Your assignment:
Only lines with the string "begin" matter here; gather them from the material below.

===== Given entries

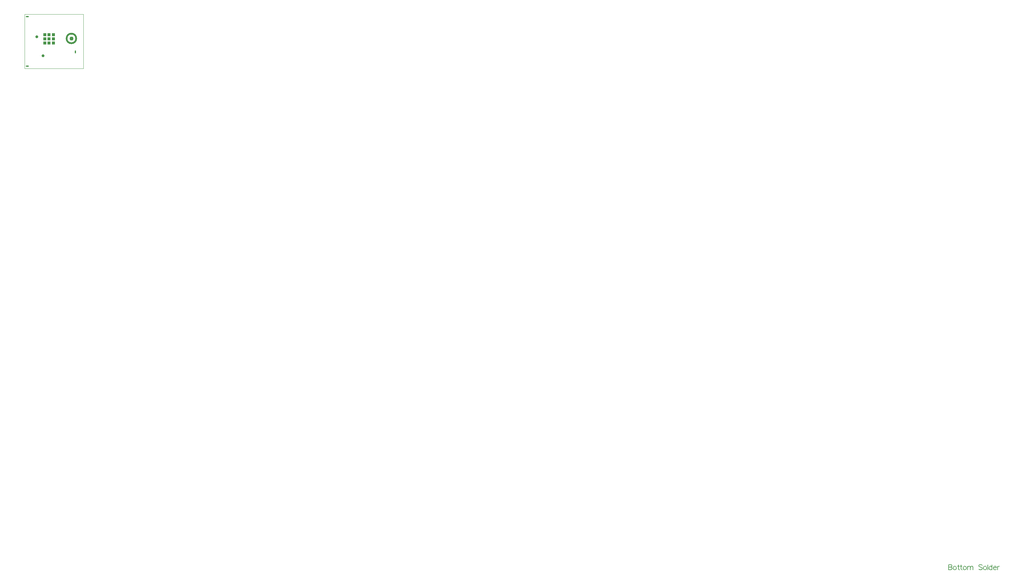
<source format=gbs>
G04*
G04 #@! TF.GenerationSoftware,Altium Limited,Altium Designer,22.4.2 (48)*
G04*
G04 Layer_Color=16711935*
%FSLAX24Y24*%
%MOIN*%
G70*
G04*
G04 #@! TF.SameCoordinates,09D1A8E4-E44A-436B-8A94-970E0EB30887*
G04*
G04*
G04 #@! TF.FilePolarity,Negative*
G04*
G01*
G75*
%ADD14C,0.0059*%
%ADD15C,0.0039*%
%ADD16R,0.0354X0.0354*%
%ADD41O,0.0316X0.0158*%
%ADD42O,0.0158X0.0316*%
%ADD55C,0.0200*%
%ADD63C,0.0315*%
G04:AMPARAMS|DCode=64|XSize=39.5mil|YSize=39.5mil|CornerRadius=11.9mil|HoleSize=0mil|Usage=FLASHONLY|Rotation=270.000|XOffset=0mil|YOffset=0mil|HoleType=Round|Shape=RoundedRectangle|*
%AMROUNDEDRECTD64*
21,1,0.0395,0.0157,0,0,270.0*
21,1,0.0157,0.0395,0,0,270.0*
1,1,0.0237,-0.0079,-0.0079*
1,1,0.0237,-0.0079,0.0079*
1,1,0.0237,0.0079,0.0079*
1,1,0.0237,0.0079,-0.0079*
%
%ADD64ROUNDEDRECTD64*%
D14*
X103760Y-55760D02*
X103760Y-56350D01*
X103760Y-55760D02*
X104013Y-55760D01*
X104097Y-55788D01*
X104125Y-55816D01*
X104154Y-55872D01*
X104154Y-55928D01*
X104125Y-55985D01*
X104097Y-56013D01*
X104013Y-56041D01*
X103760Y-56041D02*
X104013Y-56041D01*
X104097Y-56069D01*
X104125Y-56097D01*
X104154Y-56153D01*
X104154Y-56238D01*
X104125Y-56294D01*
X104097Y-56322D01*
X104013Y-56350D01*
X103760Y-56350D01*
X104426Y-55956D02*
X104370Y-55985D01*
X104314Y-56041D01*
X104286Y-56125D01*
X104286Y-56181D01*
X104314Y-56266D01*
X104370Y-56322D01*
X104426Y-56350D01*
X104511Y-56350D01*
X104567Y-56322D01*
X104623Y-56266D01*
X104651Y-56181D01*
X104651Y-56125D01*
X104623Y-56041D01*
X104567Y-55985D01*
X104511Y-55956D01*
X104426Y-55956D01*
X104865Y-55760D02*
X104865Y-56238D01*
X104893Y-56322D01*
X104949Y-56350D01*
X105006Y-56350D01*
X104781Y-55956D02*
X104977Y-55956D01*
X105174Y-55760D02*
X105174Y-56238D01*
X105202Y-56322D01*
X105259Y-56350D01*
X105315Y-56350D01*
X105090Y-55956D02*
X105287Y-55956D01*
X105540Y-55956D02*
X105483Y-55985D01*
X105427Y-56041D01*
X105399Y-56125D01*
X105399Y-56181D01*
X105427Y-56266D01*
X105483Y-56322D01*
X105540Y-56350D01*
X105624Y-56350D01*
X105680Y-56322D01*
X105737Y-56266D01*
X105765Y-56181D01*
X105765Y-56125D01*
X105737Y-56041D01*
X105680Y-55985D01*
X105624Y-55956D01*
X105540Y-55956D01*
X105894Y-55956D02*
X105894Y-56350D01*
X105894Y-56069D02*
X105978Y-55985D01*
X106035Y-55956D01*
X106119Y-55956D01*
X106175Y-55985D01*
X106203Y-56069D01*
X106203Y-56350D01*
X106203Y-56069D02*
X106288Y-55985D01*
X106344Y-55956D01*
X106428Y-55956D01*
X106484Y-55985D01*
X106512Y-56069D01*
X106512Y-56350D01*
X107556Y-55844D02*
X107499Y-55788D01*
X107415Y-55760D01*
X107303Y-55760D01*
X107218Y-55788D01*
X107162Y-55844D01*
X107162Y-55900D01*
X107190Y-55956D01*
X107218Y-55985D01*
X107274Y-56013D01*
X107443Y-56069D01*
X107499Y-56097D01*
X107527Y-56125D01*
X107556Y-56181D01*
X107556Y-56266D01*
X107499Y-56322D01*
X107415Y-56350D01*
X107303Y-56350D01*
X107218Y-56322D01*
X107162Y-56266D01*
X107828Y-55956D02*
X107772Y-55985D01*
X107716Y-56041D01*
X107688Y-56125D01*
X107688Y-56181D01*
X107716Y-56266D01*
X107772Y-56322D01*
X107828Y-56350D01*
X107913Y-56350D01*
X107969Y-56322D01*
X108025Y-56266D01*
X108053Y-56181D01*
X108053Y-56125D01*
X108025Y-56041D01*
X107969Y-55985D01*
X107913Y-55956D01*
X107828Y-55956D01*
X108183Y-55760D02*
X108183Y-56350D01*
X108644Y-55760D02*
X108644Y-56350D01*
X108644Y-56041D02*
X108587Y-55985D01*
X108531Y-55956D01*
X108447Y-55956D01*
X108391Y-55985D01*
X108334Y-56041D01*
X108306Y-56125D01*
X108306Y-56181D01*
X108334Y-56266D01*
X108391Y-56322D01*
X108447Y-56350D01*
X108531Y-56350D01*
X108587Y-56322D01*
X108644Y-56266D01*
X108801Y-56125D02*
X109138Y-56125D01*
X109138Y-56069D01*
X109110Y-56013D01*
X109082Y-55985D01*
X109026Y-55956D01*
X108942Y-55956D01*
X108885Y-55985D01*
X108829Y-56041D01*
X108801Y-56125D01*
X108801Y-56181D01*
X108829Y-56266D01*
X108885Y-56322D01*
X108942Y-56350D01*
X109026Y-56350D01*
X109082Y-56322D01*
X109138Y-56266D01*
X109265Y-55956D02*
X109265Y-56350D01*
X109265Y-56125D02*
X109293Y-56041D01*
X109349Y-55985D01*
X109406Y-55956D01*
X109490Y-55956D01*
D15*
X0Y0D02*
X0Y6102D01*
X0Y0D02*
X6600Y0D01*
X6600Y6102D01*
X0Y6102D02*
X6600Y6102D01*
D16*
X2281Y2848D02*
D03*
X2281Y3792D02*
D03*
X2754Y3792D02*
D03*
X3226Y3792D02*
D03*
X3226Y3320D02*
D03*
X2754Y3320D02*
D03*
X2281Y3320D02*
D03*
X3226Y2848D02*
D03*
X2754Y2848D02*
D03*
D41*
X316Y5827D02*
D03*
X315Y256D02*
D03*
D42*
X5721Y1870D02*
D03*
D55*
X5799Y3371D02*
G03*
X5799Y3371I-540J0D01*
G01*
D63*
X2080Y1410D02*
D03*
X1384Y3560D02*
D03*
D64*
X5260Y3371D02*
D03*
M02*

</source>
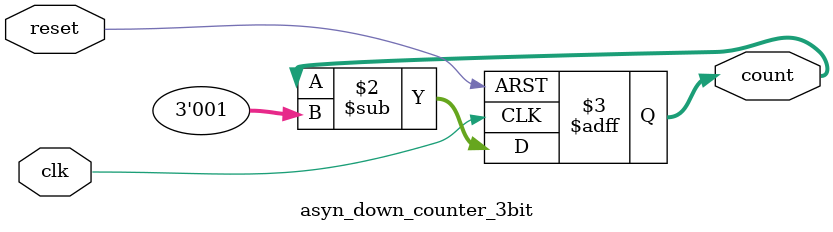
<source format=v>
module asyn_down_counter_3bit(
  input clk,
  input reset,
  output reg[2:0]count
);
  always@(posedge clk or posedge reset) begin
    if(reset)begin
      count <= 3'b111;
    end else begin
      count <= count - 3'b001;
    end
  end
endmodule

</source>
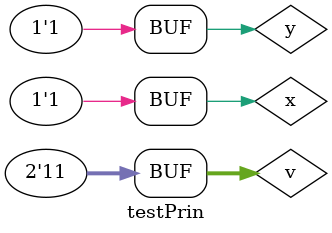
<source format=v>
module MUX (output s1,input e1,input e2,input e3,
input e4,input [1:0] c1);
  
wire temp1,temp2,temp3,temp4,notc0,notc1;

not NOT1 (notc0,c1[0]);
not NOT2 (notc1,c1[1]);
and AND1 (temp1,e1,notc0,notc1);
and AND2 (temp2,e2,notc1,c1[0]);
and AND3 (temp3,e3,c1[1],notc0);
and AND4 (temp4,e4,c1[0],c1[1]);
or OR1 (s1,temp1,temp2,temp3,temp4);

endmodule//MUX

module Prin (output s,input a,input b,input [1:0] CH);

wire e1,e2,e3,e4,c1;

or OR2 (e1,a,b);
nor NOR1 (e2,a,b);
xor XOR1 (e3,a,b);
xnor XNOR1 (e4,a,b);
MUX selec (s,e1,e2,e3,e4,CH);
endmodule//Prin

module testPrin;
// ------------------------- definir dados 
reg  x,y;
reg [1:0] v;
wire s,z; 
Prin modulo1 ( s, x, y, v);
// ------------------------- parte principal 
initial begin 
$display("Exemplo0034 - Filipe Viana de Miranda - 446415"); 
$display("Test LU's module"); 
x = 'b0; y = 'b0;v= 2'b00; 
// projetar testes do modulo 
$display("\na b CH s");
#1 $monitor("%b %b %2b %b",x,y,v,s);
#1 x='b0;y ='b1; v= 2'b00;  
#1 x='b1;y ='b0; v= 2'b00;
#1 x='b1;y ='b1; v= 2'b00;

#1 x='b0;y ='b0; v= 2'b01; 
#1 x='b0;y ='b1; v= 2'b01;  
#1 x='b1;y ='b0; v= 2'b01;
#1 x='b1;y ='b1; v= 2'b01;

#1 x='b0;y ='b0; v= 2'b10; 
#1 x='b0;y ='b1; v= 2'b10;  
#1 x='b1;y ='b0; v= 2'b10;
#1 x='b1;y ='b1; v= 2'b10;

#1 x='b0;y ='b0; v= 2'b11; 
#1 x='b0;y ='b1; v= 2'b11;  
#1 x='b1;y ='b0; v= 2'b11;
#1 x='b1;y ='b1; v= 2'b11;


end 
endmodule // test_f4 
</source>
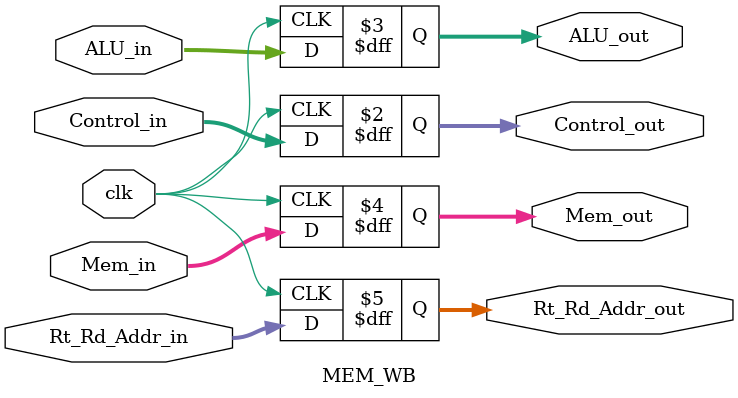
<source format=v>
module MEM_WB(
	//output
output reg[1:0]Control_out,
output reg[31:0]ALU_out,
output reg[31:0]Mem_out,
output reg[4:0]Rt_Rd_Addr_out,
	//input
input [1:0]Control_in,
input [31:0]ALU_in,
input [31:0]Mem_in,
input [4:0]Rt_Rd_Addr_in,
input clk
);
always@(posedge clk)
begin
	Control_out<=Control_in;
	ALU_out<=ALU_in;
	Mem_out<=Mem_in;
	Rt_Rd_Addr_out<=Rt_Rd_Addr_in;
end

endmodule

</source>
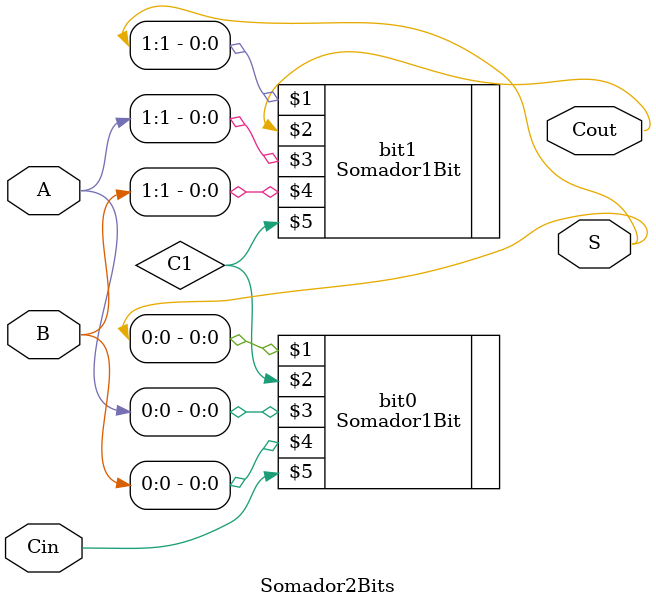
<source format=v>
module Somador2Bits(S, Cout, A, B, Cin);
    input [1:0] A, B;    // Array de inputs de 2 bits
    input Cin;           // Carry-in  (Entrada)
    output [1:0] S;      // Resultado da soma
    output Cout;         // Carry-out (Saida)

    wire C1;

    // Instanciando 2 somadores de 1 bit
    Somador1Bit bit0(S[0], C1, A[0], B[0], Cin);
    Somador1Bit bit1(S[1], Cout, A[1], B[1], C1);
endmodule


</source>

==========

Finished task:
  always@(posedge clk or posedge reset) begin
    if(reset)begin
    end else begin
initial begin 
begin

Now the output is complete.